Salesman samples were one of the earliest tools brands implored the use of during the 19th and 20th centuries to push their overalls into the marketplace. These samples usually were small enough to fit into a briefcase or carpet bag, but for their size they bore most, if not all, of the materials found on full-sized pairs.
From our collection, we remade our favorite salesman sample overalls, using 12oz Cone White Oak denim that was collected from the mill after its closure. The pair we patterned was a 1920’s Black Bear brand low-back overall, without side seams. Low-back was the term used to describe overalls that had a waist-height finish across the back of the wearer, and usually were furnished with a set of removable suspenders, that would fasten to the waist in the rear and the apron front panel on the chest. Overalls without outer seams were fairly common from the late 1800’s through the 1920’s, but felled outer seams became the industry standard shortly thereafter. The suspender material is flat knit-braid tubular lace that we had custom knit for us, using yarn-dyed indigo warp yarns, the same that can be found knit into our Indigo Warp Ragg Socks.

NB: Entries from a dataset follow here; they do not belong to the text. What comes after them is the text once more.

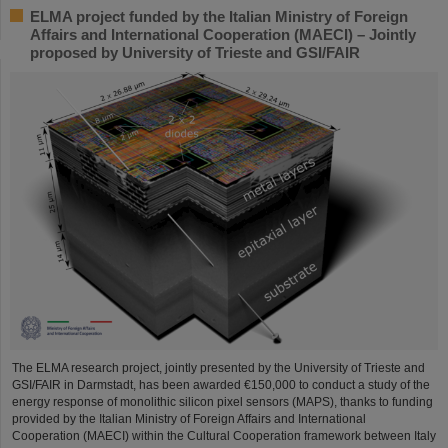
ELMA project funded by the Italian Ministry of Foreign
Affairs and International Cooperation (MAECI) – Jointly
proposed by University of Trieste and GSI/FAIR
The ELMA research project, jointly presented by the University of Trieste and
GSI/FAIR in Darmstadt, has been awarded €150,000 to conduct a study of the
energy response of monolithic silicon pixel sensors (MAPS), thanks to funding
provided by the Italian Ministry of Foreign Affairs and International
Cooperation (MAECI) within the Cultural Cooperation framework between Italy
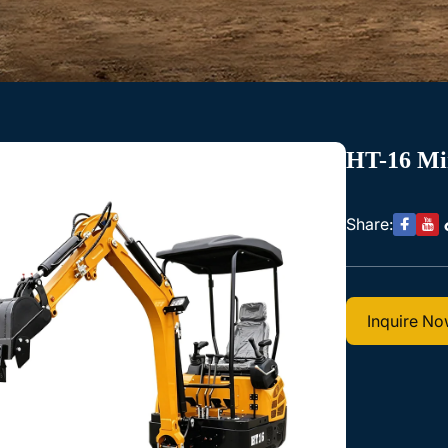
HT-16 Mi
Share:
Inquire N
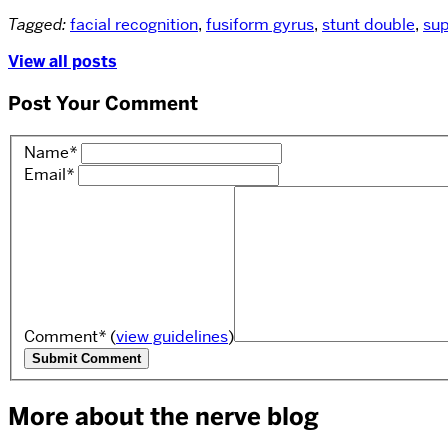
Tagged:
facial recognition
,
fusiform gyrus
,
stunt double
,
sup
View all posts
Post Your Comment
Name
*
Email
*
Comment
*
(
view guidelines
)
More about the nerve blog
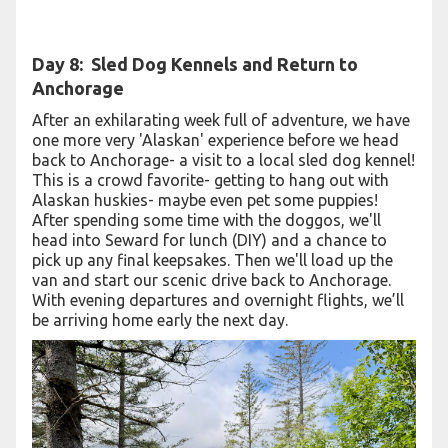
Day 8:
Sled Dog Kennels and Return to
Anchorage
After an exhilarating week full of adventure, we have
one more very 'Alaskan' experience before we head
back to Anchorage- a visit to a local sled dog kennel!
This is a crowd favorite- getting to hang out with
Alaskan huskies- maybe even pet some puppies!
After spending some time with the doggos, we'll
head into Seward for lunch (DIY) and a chance to
pick up any final keepsakes. Then we'll load up the
van and start our scenic drive back to Anchorage.
With evening departures and overnight flights, we’ll
be arriving home early the next day.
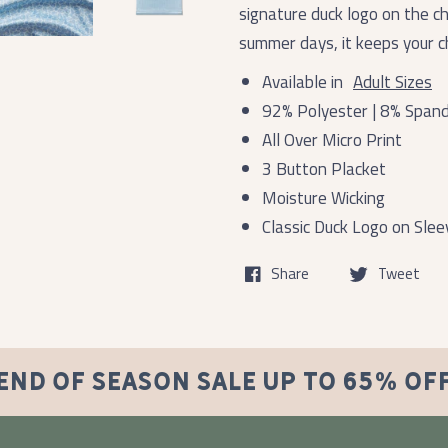
signature duck logo on the c
summer days, it keeps your ch
Available in
Adult Sizes
92% Polyester | 8% Span
All Over Micro Print
3 Button Placket
Moisture Wicking
Classic Duck Logo on Slee
Share
Tweet
END OF SEASON SALE UP TO 65% OF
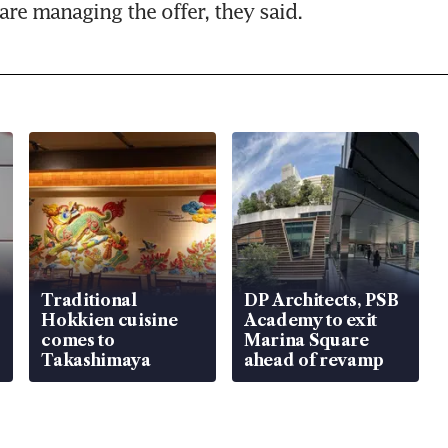
are managing the offer, they said.
Traditional
DP Architects, PSB
Hokkien cuisine
Academy to exit
comes to
Marina Square
Takashimaya
ahead of revamp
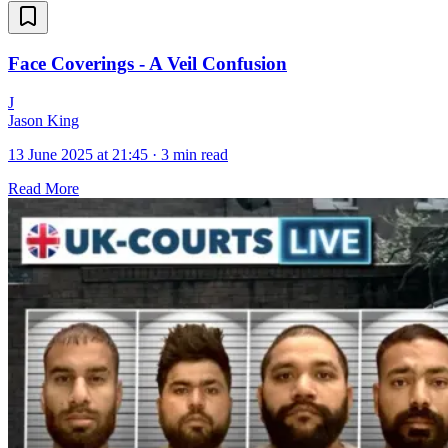
Face Coverings - A Veil Confusion
J
Jason King
13 June 2025 at 21:45
·
3 min read
Read More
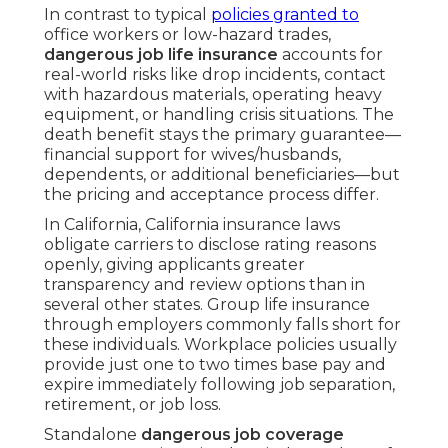
In contrast to typical
policies granted to
office workers or low-hazard trades,
dangerous job life insurance
accounts for
real-world risks like drop incidents, contact
with hazardous materials, operating heavy
equipment, or handling crisis situations. The
death benefit stays the primary guarantee—
financial support for wives/husbands,
dependents, or additional beneficiaries—but
the pricing and acceptance process differ.
In California, California insurance laws
obligate carriers to disclose rating reasons
openly, giving applicants greater
transparency and review options than in
several other states. Group life insurance
through employers commonly falls short for
these individuals. Workplace policies usually
provide just one to two times base pay and
expire immediately following job separation,
retirement, or job loss.
Standalone
dangerous job coverage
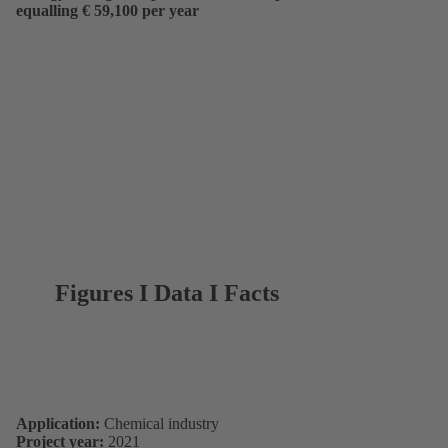
equalling € 59,100 per year
Figures I Data I Facts
Application:
Chemical industry
Project year:
2021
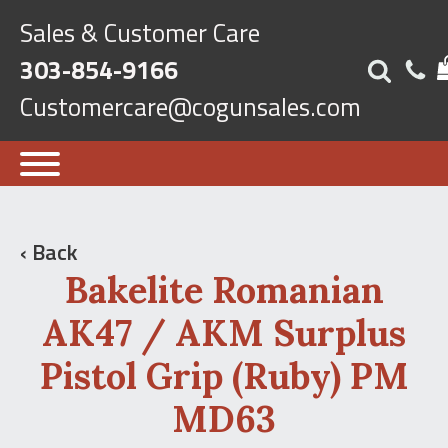
Sales & Customer Care
303-854-9166
Customercare@cogunsales.com
‹ Back
Bakelite Romanian
AK47 / AKM Surplus
Pistol Grip (Ruby) PM
MD63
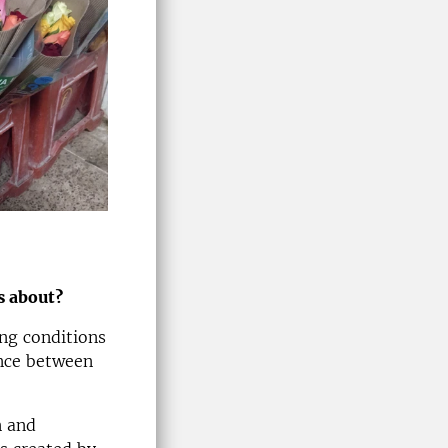
s about?
ing conditions
ence between
n and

Single needle lockstitch construction throughout, using a 1920’s Singer industrial sewing machine and Tex-40 Olive Drab thread, with backtacking at stress areas for reinforcement. Some selvage details can be seen in pairs, but these were all made with the small bit of fabric from White Oak that we found, so we optimized the yield, and thus no two are alike. These make a perfect gift for a denim aficionado or collector, a neat conversation piece about Greensboro’s textile history, or an outfit for a doll, Christmas tree ornament, or rear view mirror hanger, it’s really up to you!
Only 20 pairs made; each pair is individually numbered.